Below are his thoughts and pictures from his roll out of his Men’s Senior Chaplain Group:

We started the program Courageous the first week in February 2013 and there were seven men who completed the program initially. We first viewed the movie Courageous and then went step by step through the program. The men got to see different situations in life that pertained to their life and how to apply biblical scriptures to help solve the issues. We are working on how each one of them can use their new understand to help others in our home such as; passing out encouraging scriptures or quotes, prayers at nurses unit, welcome new men that come to stay with us, etc. Those who completed the program and were presented with their certificate entitled “The Resolution”.This has been a wonderful journey with the men it has giving them a time to connect to each other and to search themselves to see their purpose and learn to live it out.

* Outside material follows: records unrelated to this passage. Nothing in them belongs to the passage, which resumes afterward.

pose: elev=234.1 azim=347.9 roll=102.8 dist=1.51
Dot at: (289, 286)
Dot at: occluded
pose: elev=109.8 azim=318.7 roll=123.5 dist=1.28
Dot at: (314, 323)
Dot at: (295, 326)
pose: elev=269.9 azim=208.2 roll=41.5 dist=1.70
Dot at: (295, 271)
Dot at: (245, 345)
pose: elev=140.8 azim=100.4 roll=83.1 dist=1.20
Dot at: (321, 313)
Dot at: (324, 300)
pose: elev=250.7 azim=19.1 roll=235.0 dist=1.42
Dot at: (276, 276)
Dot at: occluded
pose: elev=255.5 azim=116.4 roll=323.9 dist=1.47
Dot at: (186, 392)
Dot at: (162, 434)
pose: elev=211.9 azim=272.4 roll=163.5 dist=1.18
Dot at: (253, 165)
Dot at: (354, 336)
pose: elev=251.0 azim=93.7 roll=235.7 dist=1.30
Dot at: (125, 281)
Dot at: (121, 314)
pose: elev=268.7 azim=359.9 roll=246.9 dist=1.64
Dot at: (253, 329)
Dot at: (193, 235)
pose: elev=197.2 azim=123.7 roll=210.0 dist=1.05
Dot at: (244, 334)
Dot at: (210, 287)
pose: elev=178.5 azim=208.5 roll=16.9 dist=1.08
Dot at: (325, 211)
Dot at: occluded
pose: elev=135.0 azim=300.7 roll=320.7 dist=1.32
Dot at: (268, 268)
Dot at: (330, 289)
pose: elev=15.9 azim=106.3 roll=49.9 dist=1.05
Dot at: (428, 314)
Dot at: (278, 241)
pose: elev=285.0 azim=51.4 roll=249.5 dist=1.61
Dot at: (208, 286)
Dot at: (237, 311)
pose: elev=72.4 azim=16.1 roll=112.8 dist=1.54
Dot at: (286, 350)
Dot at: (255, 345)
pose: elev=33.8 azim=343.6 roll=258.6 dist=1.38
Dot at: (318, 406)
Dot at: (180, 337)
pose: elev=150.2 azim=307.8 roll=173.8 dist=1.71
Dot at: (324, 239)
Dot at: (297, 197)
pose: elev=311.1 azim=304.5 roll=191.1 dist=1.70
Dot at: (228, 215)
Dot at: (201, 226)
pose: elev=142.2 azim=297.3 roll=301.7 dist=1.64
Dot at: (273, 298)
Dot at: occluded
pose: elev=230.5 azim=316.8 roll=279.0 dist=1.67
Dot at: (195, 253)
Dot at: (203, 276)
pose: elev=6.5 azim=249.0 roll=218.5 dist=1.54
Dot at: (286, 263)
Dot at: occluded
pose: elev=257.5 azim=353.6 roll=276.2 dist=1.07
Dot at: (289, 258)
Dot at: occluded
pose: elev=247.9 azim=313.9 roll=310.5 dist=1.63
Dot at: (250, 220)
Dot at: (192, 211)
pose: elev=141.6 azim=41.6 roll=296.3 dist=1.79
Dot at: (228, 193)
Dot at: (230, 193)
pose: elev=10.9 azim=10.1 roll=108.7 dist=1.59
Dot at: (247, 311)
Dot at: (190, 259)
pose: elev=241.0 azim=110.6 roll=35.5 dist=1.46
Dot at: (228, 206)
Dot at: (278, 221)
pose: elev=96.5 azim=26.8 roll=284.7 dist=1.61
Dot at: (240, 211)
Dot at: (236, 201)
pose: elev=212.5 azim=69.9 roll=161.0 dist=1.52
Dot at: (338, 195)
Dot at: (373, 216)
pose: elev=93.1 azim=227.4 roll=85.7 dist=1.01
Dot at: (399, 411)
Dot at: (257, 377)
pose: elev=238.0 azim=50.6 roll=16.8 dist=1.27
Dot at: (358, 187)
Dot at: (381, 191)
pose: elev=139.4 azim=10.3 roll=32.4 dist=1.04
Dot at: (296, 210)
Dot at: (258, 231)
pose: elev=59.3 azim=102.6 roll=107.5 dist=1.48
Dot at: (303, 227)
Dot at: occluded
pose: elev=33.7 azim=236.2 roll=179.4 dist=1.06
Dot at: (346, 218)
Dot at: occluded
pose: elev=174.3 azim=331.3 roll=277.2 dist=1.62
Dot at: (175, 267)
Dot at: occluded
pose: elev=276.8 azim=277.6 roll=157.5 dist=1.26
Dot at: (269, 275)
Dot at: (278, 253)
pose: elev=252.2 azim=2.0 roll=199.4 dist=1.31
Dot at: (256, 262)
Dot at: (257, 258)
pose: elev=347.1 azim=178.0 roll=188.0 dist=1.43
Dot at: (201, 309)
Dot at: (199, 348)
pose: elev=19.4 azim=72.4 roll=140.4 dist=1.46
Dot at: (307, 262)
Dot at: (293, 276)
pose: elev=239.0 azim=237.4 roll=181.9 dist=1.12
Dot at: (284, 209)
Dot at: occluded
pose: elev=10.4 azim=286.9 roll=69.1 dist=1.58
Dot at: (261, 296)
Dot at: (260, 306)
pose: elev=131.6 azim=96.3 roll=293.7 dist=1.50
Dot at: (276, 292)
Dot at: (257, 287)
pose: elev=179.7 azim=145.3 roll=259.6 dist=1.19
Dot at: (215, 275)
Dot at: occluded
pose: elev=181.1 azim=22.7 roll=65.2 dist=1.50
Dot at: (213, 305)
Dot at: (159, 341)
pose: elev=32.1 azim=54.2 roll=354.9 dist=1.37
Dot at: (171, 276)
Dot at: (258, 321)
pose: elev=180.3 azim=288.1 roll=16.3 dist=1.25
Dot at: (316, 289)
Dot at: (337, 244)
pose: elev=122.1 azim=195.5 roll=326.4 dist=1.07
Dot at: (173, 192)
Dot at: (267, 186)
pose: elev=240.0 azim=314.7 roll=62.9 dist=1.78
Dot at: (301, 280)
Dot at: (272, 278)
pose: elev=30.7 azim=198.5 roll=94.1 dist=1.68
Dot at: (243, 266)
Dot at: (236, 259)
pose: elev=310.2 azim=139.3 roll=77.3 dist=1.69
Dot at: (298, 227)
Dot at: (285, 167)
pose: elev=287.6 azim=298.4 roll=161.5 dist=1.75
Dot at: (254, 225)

Vernon Jewell – Director of Spirituality
Signature Health CARE of Spencer County


Spirituality In The Workplace Discussion with Joe Steier and Dianne Timmering – April 19, 2013 at 12:00 Noon

Our next Spirituality in the Workplace lunch is set for Friday, April 19th 2013, starting promptly at noon, at our Home Office at 12201 Bluegrass Parkway, Louisville, KY, 40299.

We are pleased that CEO Joe Steier and Vice-President of Spirituality Dianne Timmering will lead the discussion on building and sustaining the concept of spirituality as a core
competitive advantage in a for-profit environment of the business world of 2013.

All are welcome, but for planning purposes, reservations are requested for the event and may be made by emailing Stephen Bowling at

All attendees may feel free to come by any time after 11:30 AM on the day of the event, this will provide an opportunity to get to know some of the other attendees.

First Annual Interfaith Symposium at Winter Park, FL Facility

The First Annual Interfaith Symposium at Winter Park Care and Rehab featured the explanation of misconceptions about Sikhism, Judaism, mainline Protestantism, Islam, and the Bahia faith. Twenty-five Residents and two chaplains attended.

The event was moderated by the Executive Director of InterFaith Council of Central Florida, Rev. Jim Coffin. We learned that not all Moslems are Arabs and that Baha’ism is the youngest of the world religions. In addition we were astounded to discover that there are over 50,000 varieties of Protestants throughout the world.